### [TEXT BLOCK]
──────────────────────────────

Medical ethics and futile care

July 8, 2007  |  General

This week’s New England Journal of Medicine carried an excellent editorial by Dr. Robert Truog, a highly-respected medical ethicist at Harvard. It is about futility of care. Most experienced pediatric intensivists, myself included, have encountered situations in which we, the doctors, believe continuing to support a child is unethical because it is not saving the life but prolonging the dying, whereas the child’s parents believe the opposite—that it is unethical to withdraw life support because all life is sacred, no matter the circumstances. Sometimes these situations arise because poor communication causes families to distrust the doctors. But sometimes both sides understand each other clearly, but still disagree profoundly about the proper thing to do. What happens then?

Doctors often make the argument that we should not prolong suffering. Establishing if a patient is actually in pain can be difficult, and anyway we virtually always have the means to relieve pain in these situations. More telling to me is the argument that families cannot compel physicians to act unethically, and most of us regard futile care as unethical. Yet even then the physician can simply withdraw from the case, although from experience I can tell you it is difficult to find another physician to take on cases like this, and abandoning our patient without finding them another physician is clearly unethical (and illegal).

──────────────────────────────

### [LISTED RECORDS]
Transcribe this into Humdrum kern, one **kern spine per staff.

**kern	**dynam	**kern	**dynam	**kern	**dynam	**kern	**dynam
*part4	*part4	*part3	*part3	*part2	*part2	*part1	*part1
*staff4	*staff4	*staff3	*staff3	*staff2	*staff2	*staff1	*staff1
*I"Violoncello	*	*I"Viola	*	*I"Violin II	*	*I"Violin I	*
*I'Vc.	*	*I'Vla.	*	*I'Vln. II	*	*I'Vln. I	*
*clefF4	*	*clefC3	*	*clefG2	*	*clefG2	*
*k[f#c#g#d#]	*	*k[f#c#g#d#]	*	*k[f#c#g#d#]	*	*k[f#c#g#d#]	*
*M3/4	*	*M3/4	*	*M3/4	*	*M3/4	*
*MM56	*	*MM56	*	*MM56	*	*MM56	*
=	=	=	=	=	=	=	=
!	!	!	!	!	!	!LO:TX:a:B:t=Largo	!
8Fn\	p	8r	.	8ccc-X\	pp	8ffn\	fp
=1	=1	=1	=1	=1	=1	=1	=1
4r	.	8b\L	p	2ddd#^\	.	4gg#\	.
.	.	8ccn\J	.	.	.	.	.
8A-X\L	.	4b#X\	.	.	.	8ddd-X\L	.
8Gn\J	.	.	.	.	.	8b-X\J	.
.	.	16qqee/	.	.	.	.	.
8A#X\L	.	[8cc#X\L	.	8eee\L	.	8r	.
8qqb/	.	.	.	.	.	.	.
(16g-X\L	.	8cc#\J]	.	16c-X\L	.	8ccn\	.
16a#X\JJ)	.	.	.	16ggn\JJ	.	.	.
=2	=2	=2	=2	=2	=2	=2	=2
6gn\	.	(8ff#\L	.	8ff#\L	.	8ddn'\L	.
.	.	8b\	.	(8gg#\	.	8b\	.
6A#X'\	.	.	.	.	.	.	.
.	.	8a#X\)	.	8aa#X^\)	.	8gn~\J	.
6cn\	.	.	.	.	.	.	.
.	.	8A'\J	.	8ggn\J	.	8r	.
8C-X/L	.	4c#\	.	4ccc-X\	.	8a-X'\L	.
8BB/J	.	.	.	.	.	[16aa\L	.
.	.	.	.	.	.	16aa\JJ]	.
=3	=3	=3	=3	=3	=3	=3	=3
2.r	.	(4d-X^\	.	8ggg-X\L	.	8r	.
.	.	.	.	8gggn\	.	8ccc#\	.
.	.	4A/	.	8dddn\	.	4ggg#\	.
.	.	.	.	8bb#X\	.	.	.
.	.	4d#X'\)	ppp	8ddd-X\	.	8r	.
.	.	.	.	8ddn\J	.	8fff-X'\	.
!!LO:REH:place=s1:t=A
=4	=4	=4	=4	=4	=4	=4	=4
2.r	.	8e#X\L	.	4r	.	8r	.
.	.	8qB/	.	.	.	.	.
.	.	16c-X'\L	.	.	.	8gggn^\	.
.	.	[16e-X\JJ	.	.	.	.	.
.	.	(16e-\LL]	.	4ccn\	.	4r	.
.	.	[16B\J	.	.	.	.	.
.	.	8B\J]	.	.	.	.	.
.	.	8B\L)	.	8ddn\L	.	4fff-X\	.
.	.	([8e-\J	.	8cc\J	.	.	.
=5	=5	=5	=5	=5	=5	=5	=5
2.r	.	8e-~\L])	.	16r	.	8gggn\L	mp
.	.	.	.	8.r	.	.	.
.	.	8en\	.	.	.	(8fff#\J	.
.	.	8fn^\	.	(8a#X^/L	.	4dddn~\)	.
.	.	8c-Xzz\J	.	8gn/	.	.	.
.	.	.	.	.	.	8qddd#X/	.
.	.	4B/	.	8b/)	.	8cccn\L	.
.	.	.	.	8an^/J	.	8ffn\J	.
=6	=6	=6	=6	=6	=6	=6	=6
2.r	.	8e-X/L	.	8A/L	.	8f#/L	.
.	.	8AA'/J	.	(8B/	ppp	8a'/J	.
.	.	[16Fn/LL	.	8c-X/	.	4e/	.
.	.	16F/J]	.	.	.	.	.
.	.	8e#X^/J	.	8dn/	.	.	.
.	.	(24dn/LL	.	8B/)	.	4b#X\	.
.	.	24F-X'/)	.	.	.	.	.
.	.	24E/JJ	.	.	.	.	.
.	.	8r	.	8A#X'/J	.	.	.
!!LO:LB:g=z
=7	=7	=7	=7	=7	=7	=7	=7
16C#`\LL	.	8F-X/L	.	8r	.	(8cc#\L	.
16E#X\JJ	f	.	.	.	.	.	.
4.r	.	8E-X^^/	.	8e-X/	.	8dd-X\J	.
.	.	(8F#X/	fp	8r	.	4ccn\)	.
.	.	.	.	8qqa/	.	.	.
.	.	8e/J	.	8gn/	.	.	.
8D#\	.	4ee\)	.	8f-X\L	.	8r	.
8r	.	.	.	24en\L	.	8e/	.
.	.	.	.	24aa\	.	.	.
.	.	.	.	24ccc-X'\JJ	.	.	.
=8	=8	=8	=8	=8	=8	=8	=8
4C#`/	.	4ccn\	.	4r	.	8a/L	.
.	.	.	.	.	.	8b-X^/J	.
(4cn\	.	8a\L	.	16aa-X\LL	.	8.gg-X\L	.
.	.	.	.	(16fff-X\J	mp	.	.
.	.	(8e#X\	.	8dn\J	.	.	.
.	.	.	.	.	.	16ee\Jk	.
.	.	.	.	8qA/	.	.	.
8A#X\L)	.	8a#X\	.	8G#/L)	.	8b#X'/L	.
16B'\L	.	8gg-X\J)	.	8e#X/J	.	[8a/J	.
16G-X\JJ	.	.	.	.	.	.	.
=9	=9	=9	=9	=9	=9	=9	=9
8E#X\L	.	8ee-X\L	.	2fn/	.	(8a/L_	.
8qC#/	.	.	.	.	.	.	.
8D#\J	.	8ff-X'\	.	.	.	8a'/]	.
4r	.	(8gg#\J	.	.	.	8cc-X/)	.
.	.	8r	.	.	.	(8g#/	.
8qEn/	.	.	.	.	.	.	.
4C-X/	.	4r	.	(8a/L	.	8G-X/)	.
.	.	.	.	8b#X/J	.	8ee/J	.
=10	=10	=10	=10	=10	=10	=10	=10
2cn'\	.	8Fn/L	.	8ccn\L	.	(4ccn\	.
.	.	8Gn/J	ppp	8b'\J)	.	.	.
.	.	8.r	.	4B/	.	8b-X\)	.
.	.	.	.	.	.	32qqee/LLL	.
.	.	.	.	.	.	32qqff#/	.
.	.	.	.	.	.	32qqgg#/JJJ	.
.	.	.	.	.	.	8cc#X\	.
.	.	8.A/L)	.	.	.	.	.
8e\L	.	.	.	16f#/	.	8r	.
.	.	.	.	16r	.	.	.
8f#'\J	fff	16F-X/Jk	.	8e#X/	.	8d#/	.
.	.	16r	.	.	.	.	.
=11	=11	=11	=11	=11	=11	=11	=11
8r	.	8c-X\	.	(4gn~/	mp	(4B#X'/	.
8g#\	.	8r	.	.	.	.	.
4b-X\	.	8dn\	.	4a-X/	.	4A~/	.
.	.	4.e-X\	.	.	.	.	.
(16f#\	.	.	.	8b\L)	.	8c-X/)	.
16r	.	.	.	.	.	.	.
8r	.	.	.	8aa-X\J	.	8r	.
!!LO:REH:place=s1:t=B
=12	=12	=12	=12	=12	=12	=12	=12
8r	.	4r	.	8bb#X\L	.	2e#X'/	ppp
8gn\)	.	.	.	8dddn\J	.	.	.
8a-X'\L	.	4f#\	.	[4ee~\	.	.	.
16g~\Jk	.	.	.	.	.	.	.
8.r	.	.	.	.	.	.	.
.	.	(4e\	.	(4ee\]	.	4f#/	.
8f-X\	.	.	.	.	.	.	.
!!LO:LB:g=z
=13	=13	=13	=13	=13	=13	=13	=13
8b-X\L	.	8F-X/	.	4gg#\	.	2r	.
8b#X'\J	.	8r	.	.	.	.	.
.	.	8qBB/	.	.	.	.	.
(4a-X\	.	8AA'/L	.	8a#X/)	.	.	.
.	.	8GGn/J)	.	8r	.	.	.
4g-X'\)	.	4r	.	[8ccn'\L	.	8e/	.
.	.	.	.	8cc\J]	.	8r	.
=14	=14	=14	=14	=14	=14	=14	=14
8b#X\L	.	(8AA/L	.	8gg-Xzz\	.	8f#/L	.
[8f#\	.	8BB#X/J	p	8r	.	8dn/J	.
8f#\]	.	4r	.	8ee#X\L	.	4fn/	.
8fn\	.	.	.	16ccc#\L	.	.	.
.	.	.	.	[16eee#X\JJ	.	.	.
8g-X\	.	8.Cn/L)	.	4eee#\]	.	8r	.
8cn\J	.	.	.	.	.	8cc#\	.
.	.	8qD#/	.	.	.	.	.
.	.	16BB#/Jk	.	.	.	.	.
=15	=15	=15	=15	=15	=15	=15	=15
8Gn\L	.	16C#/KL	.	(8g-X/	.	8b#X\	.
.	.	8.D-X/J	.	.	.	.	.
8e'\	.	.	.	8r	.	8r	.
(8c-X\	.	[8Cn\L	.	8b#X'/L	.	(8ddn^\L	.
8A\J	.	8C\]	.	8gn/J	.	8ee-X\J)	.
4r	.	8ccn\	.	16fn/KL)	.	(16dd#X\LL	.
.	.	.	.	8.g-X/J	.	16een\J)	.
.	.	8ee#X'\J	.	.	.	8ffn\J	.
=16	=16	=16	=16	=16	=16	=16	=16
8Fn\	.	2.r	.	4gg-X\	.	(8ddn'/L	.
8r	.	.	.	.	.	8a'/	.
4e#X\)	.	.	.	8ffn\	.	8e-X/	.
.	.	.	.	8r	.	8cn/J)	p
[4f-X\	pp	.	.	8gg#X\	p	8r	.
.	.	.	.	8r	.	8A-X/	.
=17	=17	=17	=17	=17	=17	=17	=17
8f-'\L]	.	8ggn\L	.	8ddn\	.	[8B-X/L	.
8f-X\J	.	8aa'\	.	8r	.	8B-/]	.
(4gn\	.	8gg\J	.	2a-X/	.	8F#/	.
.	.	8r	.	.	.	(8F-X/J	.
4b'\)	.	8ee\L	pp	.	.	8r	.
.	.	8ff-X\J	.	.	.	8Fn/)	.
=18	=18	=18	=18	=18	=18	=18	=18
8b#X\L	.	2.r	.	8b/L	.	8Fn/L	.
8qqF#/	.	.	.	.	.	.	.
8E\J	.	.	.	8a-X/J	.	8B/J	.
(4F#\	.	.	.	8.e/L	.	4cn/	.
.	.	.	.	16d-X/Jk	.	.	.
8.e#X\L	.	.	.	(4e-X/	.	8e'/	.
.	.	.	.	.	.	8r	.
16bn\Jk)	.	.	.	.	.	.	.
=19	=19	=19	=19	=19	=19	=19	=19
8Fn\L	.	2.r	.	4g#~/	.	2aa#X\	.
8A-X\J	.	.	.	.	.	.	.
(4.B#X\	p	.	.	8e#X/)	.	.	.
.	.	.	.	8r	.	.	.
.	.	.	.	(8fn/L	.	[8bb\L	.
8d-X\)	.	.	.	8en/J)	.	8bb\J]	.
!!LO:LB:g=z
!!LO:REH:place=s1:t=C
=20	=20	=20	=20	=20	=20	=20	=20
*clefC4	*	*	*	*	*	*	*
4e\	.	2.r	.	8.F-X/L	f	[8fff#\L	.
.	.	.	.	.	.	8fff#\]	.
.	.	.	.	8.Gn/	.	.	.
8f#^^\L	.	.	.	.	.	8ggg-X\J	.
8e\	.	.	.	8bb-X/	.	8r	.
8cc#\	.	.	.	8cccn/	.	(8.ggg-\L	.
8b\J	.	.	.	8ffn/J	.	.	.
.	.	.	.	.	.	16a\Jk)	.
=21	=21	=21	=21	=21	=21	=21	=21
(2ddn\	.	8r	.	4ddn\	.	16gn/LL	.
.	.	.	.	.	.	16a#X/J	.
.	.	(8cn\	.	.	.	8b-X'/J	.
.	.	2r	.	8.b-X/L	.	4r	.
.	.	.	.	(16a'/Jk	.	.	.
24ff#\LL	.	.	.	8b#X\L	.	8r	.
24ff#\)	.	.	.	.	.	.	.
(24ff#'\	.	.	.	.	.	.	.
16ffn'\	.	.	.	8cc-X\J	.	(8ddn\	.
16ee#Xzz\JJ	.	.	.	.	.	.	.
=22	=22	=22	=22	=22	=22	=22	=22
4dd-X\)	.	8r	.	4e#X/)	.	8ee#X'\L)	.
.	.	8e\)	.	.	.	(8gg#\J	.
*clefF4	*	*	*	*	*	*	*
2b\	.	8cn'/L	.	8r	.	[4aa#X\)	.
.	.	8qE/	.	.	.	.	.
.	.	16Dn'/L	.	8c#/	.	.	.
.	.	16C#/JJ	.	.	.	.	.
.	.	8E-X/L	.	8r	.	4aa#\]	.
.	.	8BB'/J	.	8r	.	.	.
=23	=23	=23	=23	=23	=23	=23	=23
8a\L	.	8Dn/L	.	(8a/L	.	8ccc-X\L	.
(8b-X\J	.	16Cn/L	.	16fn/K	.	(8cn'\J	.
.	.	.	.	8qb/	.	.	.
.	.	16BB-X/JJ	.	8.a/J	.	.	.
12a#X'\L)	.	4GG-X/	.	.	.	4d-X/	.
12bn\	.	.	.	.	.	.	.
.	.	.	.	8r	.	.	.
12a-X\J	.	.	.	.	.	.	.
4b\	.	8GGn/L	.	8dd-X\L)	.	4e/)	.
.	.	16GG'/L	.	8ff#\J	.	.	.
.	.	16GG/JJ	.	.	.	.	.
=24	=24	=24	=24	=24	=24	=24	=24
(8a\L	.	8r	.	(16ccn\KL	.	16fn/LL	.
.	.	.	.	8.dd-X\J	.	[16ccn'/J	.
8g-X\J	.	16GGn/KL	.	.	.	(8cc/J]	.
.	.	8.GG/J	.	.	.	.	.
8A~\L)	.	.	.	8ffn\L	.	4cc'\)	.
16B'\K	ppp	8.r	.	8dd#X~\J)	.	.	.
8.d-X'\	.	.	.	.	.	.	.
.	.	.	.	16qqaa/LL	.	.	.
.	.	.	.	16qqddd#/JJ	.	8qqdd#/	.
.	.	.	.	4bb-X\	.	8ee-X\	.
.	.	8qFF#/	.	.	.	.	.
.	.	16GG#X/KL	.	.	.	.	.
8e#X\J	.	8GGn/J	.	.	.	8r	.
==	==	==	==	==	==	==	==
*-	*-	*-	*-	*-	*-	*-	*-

──────────────────────────────

### [PROBLEM REQUIREMENTS]
Reproduce the passage of the text on medical ethics and futile care word for word, starting at "This week’s New" and ending at "What happens then?".

### [REPLY]
This week’s New England Journal of Medicine carried an excellent editorial by Dr. Robert Truog, a highly-respected medical ethicist at Harvard. It is about futility of care. Most experienced pediatric intensivists, myself included, have encountered situations in which we, the doctors, believe continuing to support a child is unethical because it is not saving the life but prolonging the dying, whereas the child’s parents believe the opposite—that it is unethical to withdraw life support because all life is sacred, no matter the circumstances. Sometimes these situations arise because poor communication causes families to distrust the doctors. But sometimes both sides understand each other clearly, but still disagree profoundly about the proper thing to do. What happens then?